Janus Metz on ‘All the Old Knives’: ‘A love story and a whodunit’
The Hindu
The director says the spy thriller starring Chris Pine and Thandiwe Newton, is framed around a dinner between two former lovers and spies, where terrible truths and lies are revealed
All the Old Knives is a beautiful, tense thriller where former lovers and spies (Chris Pine and Thandiwe Newton) discuss a disastrous hijacking over a meal. The movie, which also stars Laurence Fishburne, and Jonathan Pryce, is based on a script by Olen Steinhauer from his eponymous novel.
Director Janus Metz says he loved the idea of a spy story set over the course of a dinner. “It was almost like a chamber play,” the Danish director says over a video call from Los Angeles. “I liked Olin’s tone.
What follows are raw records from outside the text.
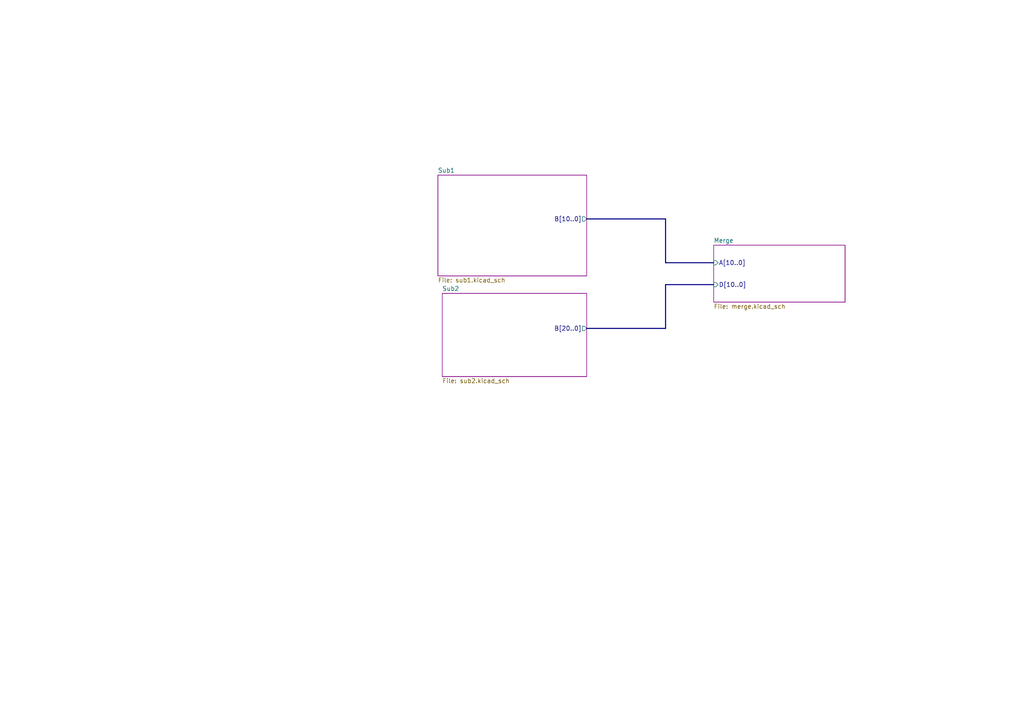
<source format=kicad_sch>
(kicad_sch (version 20200828) (generator eeschema)

  (page 1 4)

  (paper "A4")

  


  (bus (pts (xy 170.18 63.5) (xy 193.04 63.5))
    (stroke (width 0) (type solid) (color 0 0 0 0))
  )
  (bus (pts (xy 170.18 95.25) (xy 193.04 95.25))
    (stroke (width 0) (type solid) (color 0 0 0 0))
  )
  (bus (pts (xy 193.04 63.5) (xy 193.04 76.2))
    (stroke (width 0) (type solid) (color 0 0 0 0))
  )
  (bus (pts (xy 193.04 82.55) (xy 193.04 95.25))
    (stroke (width 0) (type solid) (color 0 0 0 0))
  )
  (bus (pts (xy 193.04 82.55) (xy 207.01 82.55))
    (stroke (width 0) (type solid) (color 0 0 0 0))
  )
  (bus (pts (xy 207.01 76.2) (xy 193.04 76.2))
    (stroke (width 0) (type solid) (color 0 0 0 0))
  )

  (sheet (at 207.01 71.12) (size 38.1 16.51)
    (stroke (width 0) (type solid) (color 132 0 132 1))
    (fill (color 255 255 255 0.0000))
    (uuid b4665eb8-ef65-4980-bc76-c5100cd8fd0b)
    (property "Sheet name" "Merge" (id 0) (at 207.01 70.4845 0)
      (effects (font (size 1.27 1.27)) (justify left bottom))
    )
    (property "Sheet file" "merge.kicad_sch" (id 1) (at 207.01 88.1385 0)
      (effects (font (size 1.27 1.27)) (justify left top))
    )
    (pin "A[10..0]" input (at 207.01 76.2 180)
      (effects (font (size 1.27 1.27)) (justify left))
    )
    (pin "D[10..0]" input (at 207.01 82.55 180)
      (effects (font (size 1.27 1.27)) (justify left))
    )
  )

  (sheet (at 127 50.8) (size 43.18 29.21)
    (stroke (width 0) (type solid) (color 132 0 132 1))
    (fill (color 255 255 255 0.0000))
    (uuid 911370ed-9eca-4408-af70-75f46ccb0cea)
    (property "Sheet name" "Sub1" (id 0) (at 127 50.1645 0)
      (effects (font (size 1.27 1.27)) (justify left bottom))
    )
    (property "Sheet file" "sub1.kicad_sch" (id 1) (at 127 80.5185 0)
      (effects (font (size 1.27 1.27)) (justify left top))
    )
    (pin "B[10..0]" output (at 170.18 63.5 0)
      (effects (font (size 1.27 1.27)) (justify right))
    )
  )

  (sheet (at 128.27 85.09) (size 41.91 24.13)
    (stroke (width 0) (type solid) (color 132 0 132 1))
    (fill (color 255 255 255 0.0000))
    (uuid 48e15bb3-68ef-4111-84c2-95e07dc0e8bf)
    (property "Sheet name" "Sub2" (id 0) (at 128.27 84.4545 0)
      (effects (font (size 1.27 1.27)) (justify left bottom))
    )
    (property "Sheet file" "sub2.kicad_sch" (id 1) (at 128.27 109.7285 0)
      (effects (font (size 1.27 1.27)) (justify left top))
    )
    (pin "B[20..0]" output (at 170.18 95.25 0)
      (effects (font (size 1.27 1.27)) (justify right))
    )
  )

  (symbol_instances
    (path "/911370ed-9eca-4408-af70-75f46ccb0cea/549fed29-2fe3-4199-8781-d64e3d55522a"
      (reference "R1") (unit 1) (value "R") (footprint "")
    )
    (path "/48e15bb3-68ef-4111-84c2-95e07dc0e8bf/2099c994-a92c-409d-a12d-82f6c93cabc6"
      (reference "R2") (unit 1) (value "R") (footprint "")
    )
    (path "/b4665eb8-ef65-4980-bc76-c5100cd8fd0b/a8053649-8fd9-4481-b56e-122d712ddeb5"
      (reference "R3") (unit 1) (value "R") (footprint "")
    )
    (path "/b4665eb8-ef65-4980-bc76-c5100cd8fd0b/2eeee84e-974a-4768-b3a0-fdfaed463e15"
      (reference "R4") (unit 1) (value "R") (footprint "")
    )
  )
)

</source>
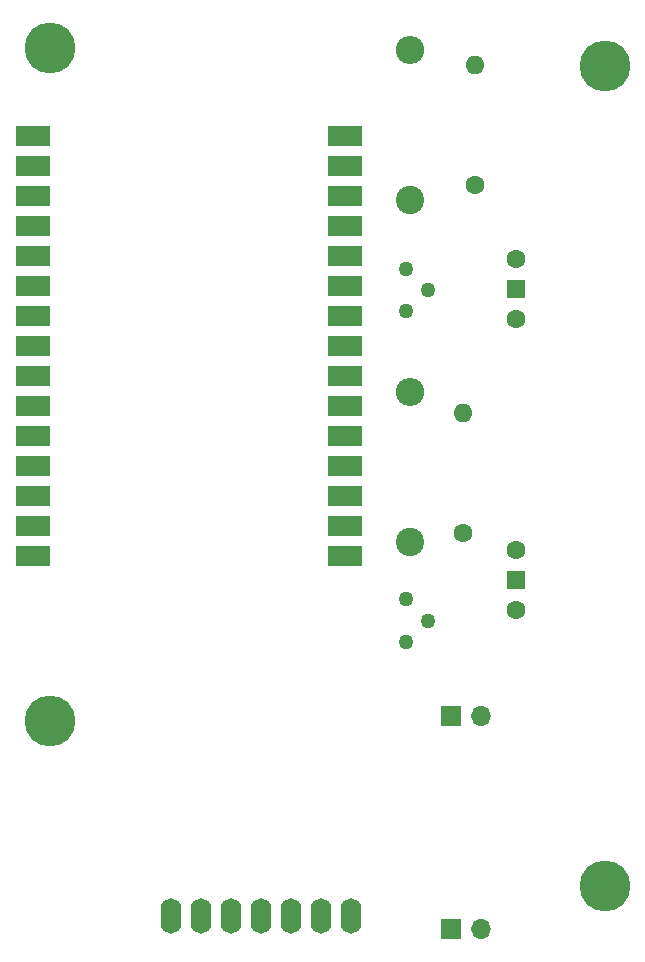
<source format=gbr>
%TF.GenerationSoftware,KiCad,Pcbnew,8.0.4*%
%TF.CreationDate,2024-12-05T15:49:58-05:00*%
%TF.ProjectId,CVTPCB,43565450-4342-42e6-9b69-6361645f7063,rev?*%
%TF.SameCoordinates,Original*%
%TF.FileFunction,Soldermask,Bot*%
%TF.FilePolarity,Negative*%
%FSLAX46Y46*%
G04 Gerber Fmt 4.6, Leading zero omitted, Abs format (unit mm)*
G04 Created by KiCad (PCBNEW 8.0.4) date 2024-12-05 15:49:58*
%MOMM*%
%LPD*%
G01*
G04 APERTURE LIST*
%ADD10C,2.400000*%
%ADD11O,2.400000X2.400000*%
%ADD12C,1.600000*%
%ADD13O,1.600000X1.600000*%
%ADD14R,1.700000X1.700000*%
%ADD15O,1.700000X1.700000*%
%ADD16C,4.300000*%
%ADD17O,1.750000X3.000000*%
%ADD18R,3.000000X1.700000*%
%ADD19R,1.500000X1.500000*%
%ADD20C,1.260000*%
G04 APERTURE END LIST*
D10*
%TO.C,R4*%
X146500000Y-69850000D03*
D11*
X146500000Y-57150000D03*
%TD*%
D12*
%TO.C,R3*%
X152000000Y-68580000D03*
D13*
X152000000Y-58420000D03*
%TD*%
D14*
%TO.C,J4*%
X150000000Y-113578500D03*
D15*
X152540000Y-113578500D03*
D14*
X150000000Y-131612500D03*
D15*
X152540000Y-131612500D03*
%TD*%
D16*
%TO.C,H4*%
X116000000Y-57000000D03*
%TD*%
D17*
%TO.C,U4*%
X126260000Y-130500000D03*
X128800000Y-130500000D03*
X131340000Y-130500000D03*
X133880000Y-130500000D03*
X136420000Y-130500000D03*
X138960000Y-130500000D03*
X141500000Y-130500000D03*
%TD*%
D16*
%TO.C,H2*%
X116000000Y-114000000D03*
%TD*%
D18*
%TO.C,U3*%
X114600000Y-64440000D03*
X114600000Y-66980000D03*
X114600000Y-69520000D03*
X114600000Y-72060000D03*
X114600000Y-74600000D03*
X114600000Y-77140000D03*
X114600000Y-79680000D03*
X114600000Y-82220000D03*
X114600000Y-84760000D03*
X114600000Y-87300000D03*
X114600000Y-89840000D03*
X114600000Y-92380000D03*
X114600000Y-94920000D03*
X114600000Y-97460000D03*
X114600000Y-100000000D03*
X141000000Y-100000000D03*
X141000000Y-97460000D03*
X141000000Y-94920000D03*
X141000000Y-92380000D03*
X141000000Y-89840000D03*
X141000000Y-87300000D03*
X141000000Y-84760000D03*
X141000000Y-82220000D03*
X141000000Y-79680000D03*
X141000000Y-77140000D03*
X141000000Y-74600000D03*
X141000000Y-72060000D03*
X141000000Y-69520000D03*
X141000000Y-66980000D03*
X141000000Y-64440000D03*
%TD*%
D19*
%TO.C,SW1*%
X155500000Y-77460000D03*
D12*
X155500000Y-74920000D03*
X155500000Y-80000000D03*
%TD*%
D16*
%TO.C,H3*%
X163000000Y-58500000D03*
%TD*%
D20*
%TO.C,PrimPot1*%
X146200000Y-107300000D03*
X147996051Y-105503949D03*
X146200000Y-103707898D03*
%TD*%
%TO.C,SecPot1*%
X146200000Y-79300000D03*
X147996051Y-77503949D03*
X146200000Y-75707898D03*
%TD*%
D16*
%TO.C,H1*%
X163000000Y-128000000D03*
%TD*%
D12*
%TO.C,R1*%
X151000000Y-98080000D03*
D13*
X151000000Y-87920000D03*
%TD*%
D10*
%TO.C,R2*%
X146500000Y-98850000D03*
D11*
X146500000Y-86150000D03*
%TD*%
D19*
%TO.C,SW2*%
X155500000Y-102040000D03*
D12*
X155500000Y-99500000D03*
X155500000Y-104580000D03*
%TD*%
M02*

</source>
For me to take ownership as a director, I have to bring my heart and soul into my storytelling. It has to connect and be real. There was coherence between Olin’s sensibility and my understanding of people’s motivations, longings and desires. The idea of this dinner that works as an interrogation between these two star-crossed lovers was compelling.”
The 48-year-old director describes the film as a love story and a whodunit. “On a character level, it is a love story and on a plot level it is a whodunit.”
Chris Pine was the first person Metz spoke to about the film. “He loved the project. Chris is so perfect at being charismatic, compelling, generous, and good-looking, but at the same time, he can also go very dark like the Henry Palin character.”
Thandiwe is an extraordinary soulful, intelligent actress, says Metz. “I thought of Celia as a spy at the top of her game. This story is about hiding truth and playing double games and Thandiwe made that quality tangible in many tiny ways. I also liked the fact that there is a maturity to Thandiwe. I thought she is a woman and a mother when we meet her in the present day in the script, and she holds that as a person. It gave Celia’s character a lot of gravity.” Metz said Newton is also fun to be around on set.
Shooting the dinner scene which frames the movie was a challenge from a technical perspective, says Metz. “You need to control the light. We designed the restaurant on a stage and created a backdrop with huge LED screens of the real sunset and ocean of the California coast.”
Two weeks of shooting in the same setting was tough the director says as there is a limit to how many shots one can invent with two people around the table. “We had to play a game of minimalism. This was a poker game, an interrogation on how to get into Celia and Henry’s mental state.”